[Opening Extract section]

A function to describe revision behavior for an archive.

revision_summary removes all missing values (if requested), and then computes some basic statistics about the revision behavior of an archive, returning a tibble summarizing the revisions per time_value+epi_key features (limited to those that have data available past the min waiting period to compare against, and are not detected as added in a bulk report). The columns returned are:

n_revisions: the total number of revisions for that entry
min_lag: the minimum time to any value (if drop_nas=FALSE, this includes NA's)
max_lag: the amount of time until the final (new) version (same caveat for drop_nas=FALSE, though it is far less likely to matter)
min_value: the minimum value across revisions
max_value: the maximum value across revisions
median_value: the median value across revisions
spread: the difference between the smallest and largest values (this always excludes NA values)
rel_spread: spread divided by the largest value (so it will always be less than 1). Note that this need not be the final value. It will be NA whenever spread is 0.
lag_near_latest: the time taken for the revisions to settle to within within_latest (default 20%) of the final value and stay there. For example, consider the series (0, 20, 99, 150, 102, 100); then lag_near_latest is 5, since even though 99 is within 20%, it is outside the window afterwards at 150.

Usage

revision_analysis(
  epi_arch,
  ...,
  min_waiting_period = as.difftime(60, units = "days"),
  within_latest = 0.2,
  bulk_reporting_level = 0.8,
  bulk_reporting_multiplier = 1.2,
  compactify = TRUE,
  compactify_abs_tol = 0,
  compactify_drop_initial_nas = TRUE,
  drop_nas = FALSE,
  return_only_tibble = FALSE
)

# S3 method for class 'revision_analysis'
print(
  x,
  quick_revision = as.difftime(3, units = "days"),
  few_revisions = 3,
  abs_spread_threshold = NULL,
  rel_spread_threshold = 0.1,
  ...
)

revision_summary(
  epi_arch,
  ...,
  min_waiting_period = as.difftime(60, units = "days"),
  within_latest = 0.2,
  bulk_reporting_level = 0.8,
  bulk_reporting_multiplier = 1.2,
  compactify = TRUE,
  compactify_abs_tol = 0,
  compactify_drop_initial_nas = TRUE,
  drop_nas = FALSE,
  return_only_tibble = FALSE
)

Arguments

epi_arch: an epi_archive to be analyzed
...: <tidyselect>, used to choose the column to summarize. If empty and there is only one value/measurement column (i.e., not in key_colnames) in the archive, it will automatically select it. If supplied, ... must select exactly one column.

[Closing Extract section]
[Opening Exercise data section]

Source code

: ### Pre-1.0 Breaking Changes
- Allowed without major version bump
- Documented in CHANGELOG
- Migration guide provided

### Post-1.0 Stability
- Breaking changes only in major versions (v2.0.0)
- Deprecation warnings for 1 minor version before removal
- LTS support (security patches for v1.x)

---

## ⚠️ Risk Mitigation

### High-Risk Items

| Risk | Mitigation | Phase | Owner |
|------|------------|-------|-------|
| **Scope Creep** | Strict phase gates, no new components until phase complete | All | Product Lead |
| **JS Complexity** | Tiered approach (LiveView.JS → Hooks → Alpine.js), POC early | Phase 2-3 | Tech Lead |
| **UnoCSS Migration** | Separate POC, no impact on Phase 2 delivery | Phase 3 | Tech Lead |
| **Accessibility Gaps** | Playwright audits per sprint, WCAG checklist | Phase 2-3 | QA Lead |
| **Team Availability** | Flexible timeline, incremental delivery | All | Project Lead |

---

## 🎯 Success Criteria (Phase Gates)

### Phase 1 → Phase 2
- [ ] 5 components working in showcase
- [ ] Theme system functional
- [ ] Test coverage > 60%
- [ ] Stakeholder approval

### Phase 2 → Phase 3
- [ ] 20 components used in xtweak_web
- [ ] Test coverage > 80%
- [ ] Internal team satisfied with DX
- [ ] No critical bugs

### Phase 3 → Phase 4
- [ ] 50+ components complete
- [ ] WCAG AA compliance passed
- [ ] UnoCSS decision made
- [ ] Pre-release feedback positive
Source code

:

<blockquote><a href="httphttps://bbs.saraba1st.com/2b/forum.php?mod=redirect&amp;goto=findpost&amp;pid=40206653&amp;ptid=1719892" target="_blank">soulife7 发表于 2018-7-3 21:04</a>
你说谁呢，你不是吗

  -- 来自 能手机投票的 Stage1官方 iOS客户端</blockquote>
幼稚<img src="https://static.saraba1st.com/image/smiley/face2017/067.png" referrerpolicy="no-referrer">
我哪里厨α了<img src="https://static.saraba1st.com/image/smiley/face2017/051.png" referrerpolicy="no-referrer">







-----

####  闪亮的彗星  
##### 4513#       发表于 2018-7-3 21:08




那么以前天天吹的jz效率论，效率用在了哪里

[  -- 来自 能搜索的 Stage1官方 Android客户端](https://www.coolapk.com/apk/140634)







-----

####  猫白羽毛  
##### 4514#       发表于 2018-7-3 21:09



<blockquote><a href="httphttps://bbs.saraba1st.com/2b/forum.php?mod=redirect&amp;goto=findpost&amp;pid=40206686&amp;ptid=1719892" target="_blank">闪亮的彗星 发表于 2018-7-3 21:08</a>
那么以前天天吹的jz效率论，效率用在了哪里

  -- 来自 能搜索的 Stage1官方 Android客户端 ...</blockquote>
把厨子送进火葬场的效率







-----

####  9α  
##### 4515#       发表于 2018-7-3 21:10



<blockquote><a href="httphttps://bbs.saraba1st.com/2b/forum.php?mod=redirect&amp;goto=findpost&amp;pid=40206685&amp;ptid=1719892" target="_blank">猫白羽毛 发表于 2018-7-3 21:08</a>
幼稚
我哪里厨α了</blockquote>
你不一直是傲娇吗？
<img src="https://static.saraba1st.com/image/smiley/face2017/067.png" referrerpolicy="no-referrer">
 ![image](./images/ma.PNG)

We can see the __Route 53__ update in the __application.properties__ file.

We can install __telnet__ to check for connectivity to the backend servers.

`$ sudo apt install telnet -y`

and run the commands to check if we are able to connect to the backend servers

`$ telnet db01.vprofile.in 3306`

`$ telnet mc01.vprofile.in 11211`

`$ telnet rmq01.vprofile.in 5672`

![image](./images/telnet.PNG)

[Closing Exercise data section]

◆ **Check your understanding**
(A) In the revision summary documentation, what is the default value of within_latest?
(B) Go on with the revision summary documentation from its last shown sentence.

◆ **Answers**
(A) 0.2, which is 20% of the final value.

(B)
min_waiting_period: difftime, integer or NULL. Sets a cutoff: any time_values that have not had at least min_waiting_period to stabilize as of the versions_end are removed. min_waiting_period should characterize the typical time during which most significant revisions occur. The default of 60 days corresponds to a typical near-final value for case counts as reported in the context of insurance. To avoid this filtering, either set to NULL or 0. A difftime will be rounded up to the appropriate time_type if necessary (that is 5 days will be rounded to 1 week if the data is weekly).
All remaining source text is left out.